Man Man is an American experimental rock band from Philadelphia currently based in Los Angeles. Their multi-instrumental style is centered on the piano playing of lead singer, songwriter, and lyricist Honus (Ryan Kattner). Honus is accompanied by a group of multi-instrumentalist musicians and vocalists. Instruments played by the band include clavinet, Moog Little Phatty, sousaphone, saxophone, trumpet, French horn, flute, bass clarinet, drum set, euphonium, Fender Jazz Bass, Danelectro baritone guitar, xylophone, marimba, melodica and various percussive instruments including pots and pans, toy noisemakers, Chinese funeral horns, spoons, smashing plates, and fireworks.

History
Man Man released their debut The Man in a Blue Turban with a Face in October 2004 on Ace Fu Records, but did not begin to tour extensively until the 2006 release of their second album Six Demon Bag. In 2007, the band opened for Modest Mouse on several U.S. tours, gaining them further public attention.

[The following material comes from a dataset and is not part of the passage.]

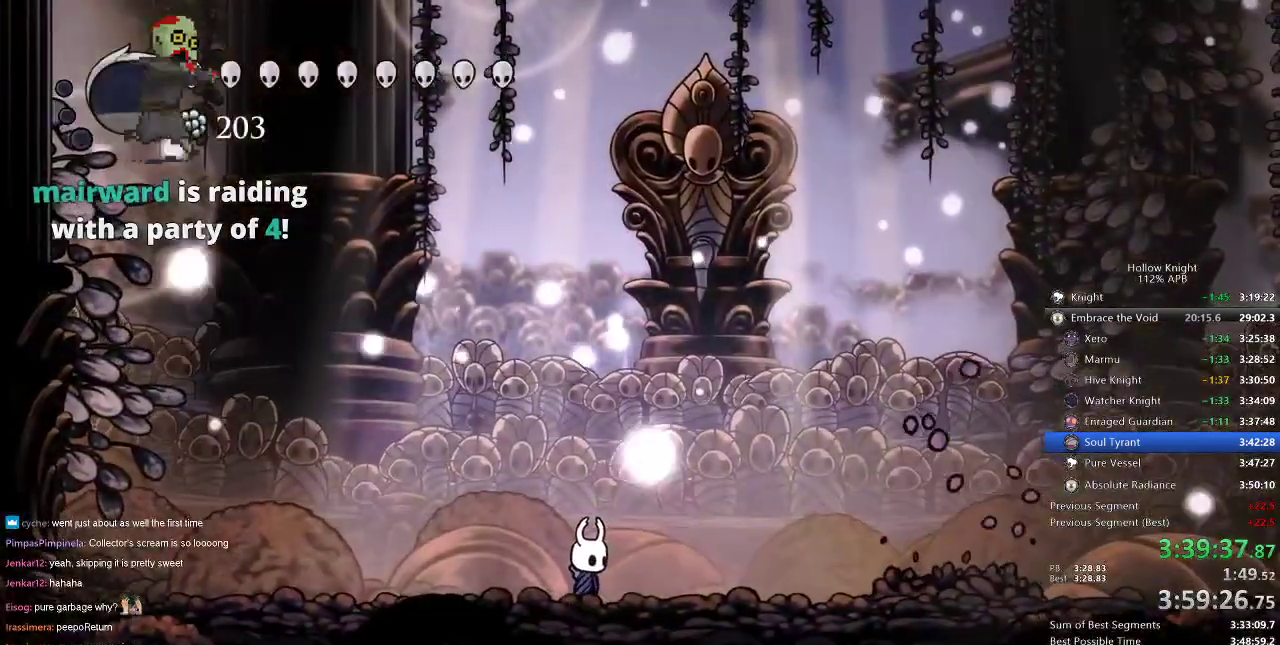
{"keys": ["right"], "events": [[167, "nail", "up"], [201, "right", "down"]]}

Not long afterward, Nike began airing a series of commercials starring Rainn Wilson with Man Man's "10 lb Mustache" as the background music. "10 lb Mustache", "Feathers", and "Engrish Bwudd" were featured in season 3, episode 8 of the TV show Weeds. The band also recorded a cover of "Little Boxes" for the title sequence of that episode.

Man Man released their third studio album Rabbit Habits on ANTI- in 2008, and embarked on a North American tour in March 2008, with Yeasayer and Tim Fite splitting dates. They performed at numerous festivals including Voodoo Experience, Coachella Valley Music and Arts Festival, All Tomorrow's Parties, Primavera Sound, and the Meredith Music Festival that same year.

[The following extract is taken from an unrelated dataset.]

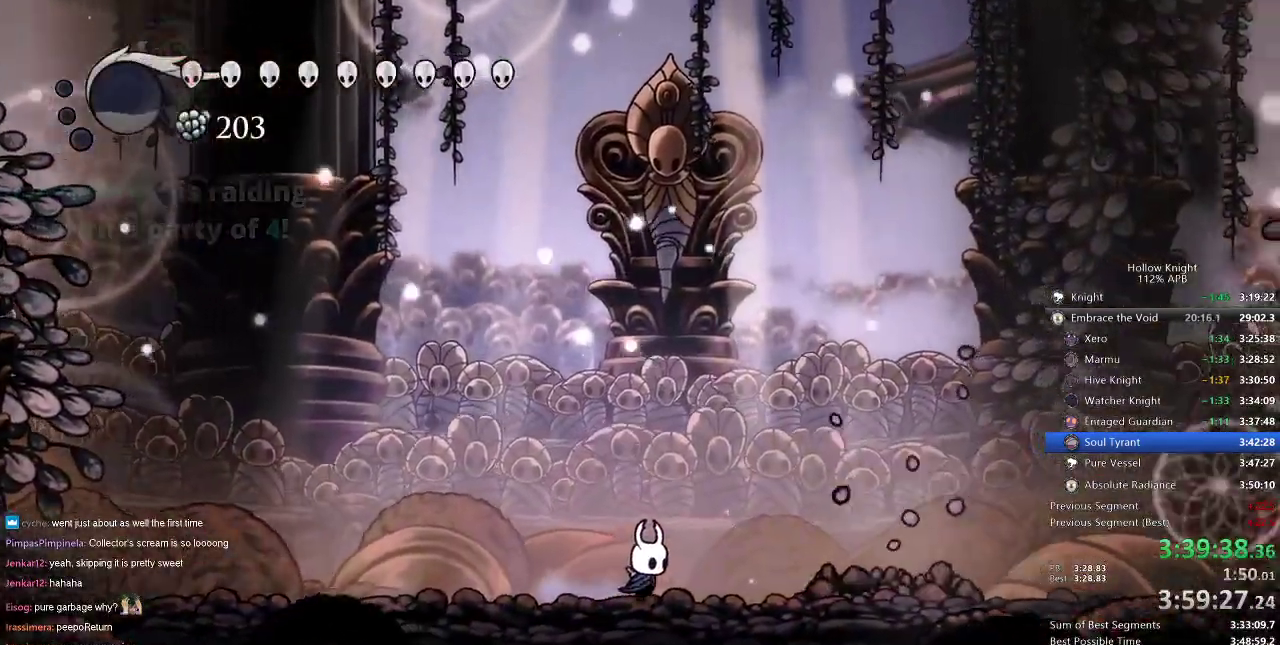
{"keys": ["up"], "events": [[317, "right", "up"], [400, "up", "down"]]}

Man Man released their fourth album Life Fantastic in May 2011 with producer Mike Mogis (of Bright Eyes and Monsters of Folk fame). The album featured a less "wacky" and more somber sound than previous releases. The first song written for the album "Steak Knives" was inspired by a failed relationship and the death of several close friends. It took Kattner (Honus Honus) over a year to write.

In 2011 and 2017, Honus released albums with the indie supergroup Mister Heavenly.

Man Man's fifth studio album, On Oni Pond was released on September 10, 2013. The album was again produced by Mike Mogis. The first single, "Head On", peaked at #32 on the Billboard Alternative Songs chart.

In 2015, Honus completed both a solo album and an album of children's music. On November 4, 2016, Honus released his solo album, Use Your Delusion.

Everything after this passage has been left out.